Stated problem
Please turn the lines of data from the line holding "scientific name: Carex sempervirens" through the line holding "scientific name: Luxemburgia ciliosa", inclusive, into a numbered list, omitting any blank lines.
==== Listed entries
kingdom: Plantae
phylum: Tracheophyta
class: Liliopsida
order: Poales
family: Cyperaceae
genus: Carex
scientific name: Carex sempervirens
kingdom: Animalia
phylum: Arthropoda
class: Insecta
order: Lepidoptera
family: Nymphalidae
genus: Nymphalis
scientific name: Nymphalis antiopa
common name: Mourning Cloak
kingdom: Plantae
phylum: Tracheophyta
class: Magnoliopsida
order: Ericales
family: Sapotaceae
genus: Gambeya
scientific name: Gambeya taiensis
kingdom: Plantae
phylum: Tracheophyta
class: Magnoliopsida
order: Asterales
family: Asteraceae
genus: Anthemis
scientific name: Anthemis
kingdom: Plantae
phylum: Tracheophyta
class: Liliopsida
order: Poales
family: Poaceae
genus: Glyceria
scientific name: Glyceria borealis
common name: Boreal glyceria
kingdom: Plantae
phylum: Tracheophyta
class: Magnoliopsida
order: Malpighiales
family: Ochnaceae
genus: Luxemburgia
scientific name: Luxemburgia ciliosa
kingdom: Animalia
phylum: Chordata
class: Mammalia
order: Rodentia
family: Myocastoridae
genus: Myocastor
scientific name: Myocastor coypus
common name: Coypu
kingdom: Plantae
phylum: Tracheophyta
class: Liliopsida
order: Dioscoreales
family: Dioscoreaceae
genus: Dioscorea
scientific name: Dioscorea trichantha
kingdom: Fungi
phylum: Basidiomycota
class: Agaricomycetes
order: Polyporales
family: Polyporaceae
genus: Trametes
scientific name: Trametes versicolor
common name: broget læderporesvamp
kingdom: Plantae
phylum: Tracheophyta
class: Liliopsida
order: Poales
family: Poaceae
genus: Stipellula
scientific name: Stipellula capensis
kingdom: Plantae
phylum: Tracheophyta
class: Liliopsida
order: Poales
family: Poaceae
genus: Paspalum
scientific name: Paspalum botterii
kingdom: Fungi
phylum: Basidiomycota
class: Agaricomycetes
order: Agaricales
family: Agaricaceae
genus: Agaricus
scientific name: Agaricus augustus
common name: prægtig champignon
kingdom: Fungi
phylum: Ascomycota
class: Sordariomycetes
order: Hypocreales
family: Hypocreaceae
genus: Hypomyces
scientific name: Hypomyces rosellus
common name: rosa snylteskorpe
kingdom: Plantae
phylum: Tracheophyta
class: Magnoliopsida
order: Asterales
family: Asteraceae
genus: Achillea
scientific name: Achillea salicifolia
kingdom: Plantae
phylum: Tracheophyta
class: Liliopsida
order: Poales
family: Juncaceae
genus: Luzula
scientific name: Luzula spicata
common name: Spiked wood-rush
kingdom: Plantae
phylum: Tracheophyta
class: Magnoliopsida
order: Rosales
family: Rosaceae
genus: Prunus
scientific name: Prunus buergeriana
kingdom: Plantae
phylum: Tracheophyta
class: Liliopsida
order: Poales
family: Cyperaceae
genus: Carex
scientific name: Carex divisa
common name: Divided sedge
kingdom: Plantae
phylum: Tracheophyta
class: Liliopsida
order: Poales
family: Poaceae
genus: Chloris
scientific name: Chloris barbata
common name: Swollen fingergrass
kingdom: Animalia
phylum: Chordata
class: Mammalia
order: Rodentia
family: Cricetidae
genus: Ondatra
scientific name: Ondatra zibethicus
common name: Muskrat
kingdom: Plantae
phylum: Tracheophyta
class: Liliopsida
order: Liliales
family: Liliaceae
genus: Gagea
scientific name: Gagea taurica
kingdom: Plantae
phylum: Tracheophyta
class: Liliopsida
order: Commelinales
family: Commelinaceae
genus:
========
Solution
1. scientific name: Carex sempervirens
2. kingdom: Animalia
3. phylum: Arthropoda
4. class: Insecta
5. order: Lepidoptera
6. family: Nymphalidae
7. genus: Nymphalis
8. scientific name: Nymphalis antiopa
9. common name: Mourning Cloak
10. kingdom: Plantae
11. phylum: Tracheophyta
12. class: Magnoliopsida
13. order: Ericales
14. family: Sapotaceae
15. genus: Gambeya
16. scientific name: Gambeya taiensis
17. kingdom: Plantae
18. phylum: Tracheophyta
19. class: Magnoliopsida
20. order: Asterales
21. family: Asteraceae
22. genus: Anthemis
23. scientific name: Anthemis
24. kingdom: Plantae
25. phylum: Tracheophyta
26. class: Liliopsida
27. order: Poales
28. family: Poaceae
29. genus: Glyceria
30. scientific name: Glyceria borealis
31. common name: Boreal glyceria
32. kingdom: Plantae
33. phylum: Tracheophyta
34. class: Magnoliopsida
35. order: Malpighiales
36. family: Ochnaceae
37. genus: Luxemburgia
38. scientific name: Luxemburgia ciliosa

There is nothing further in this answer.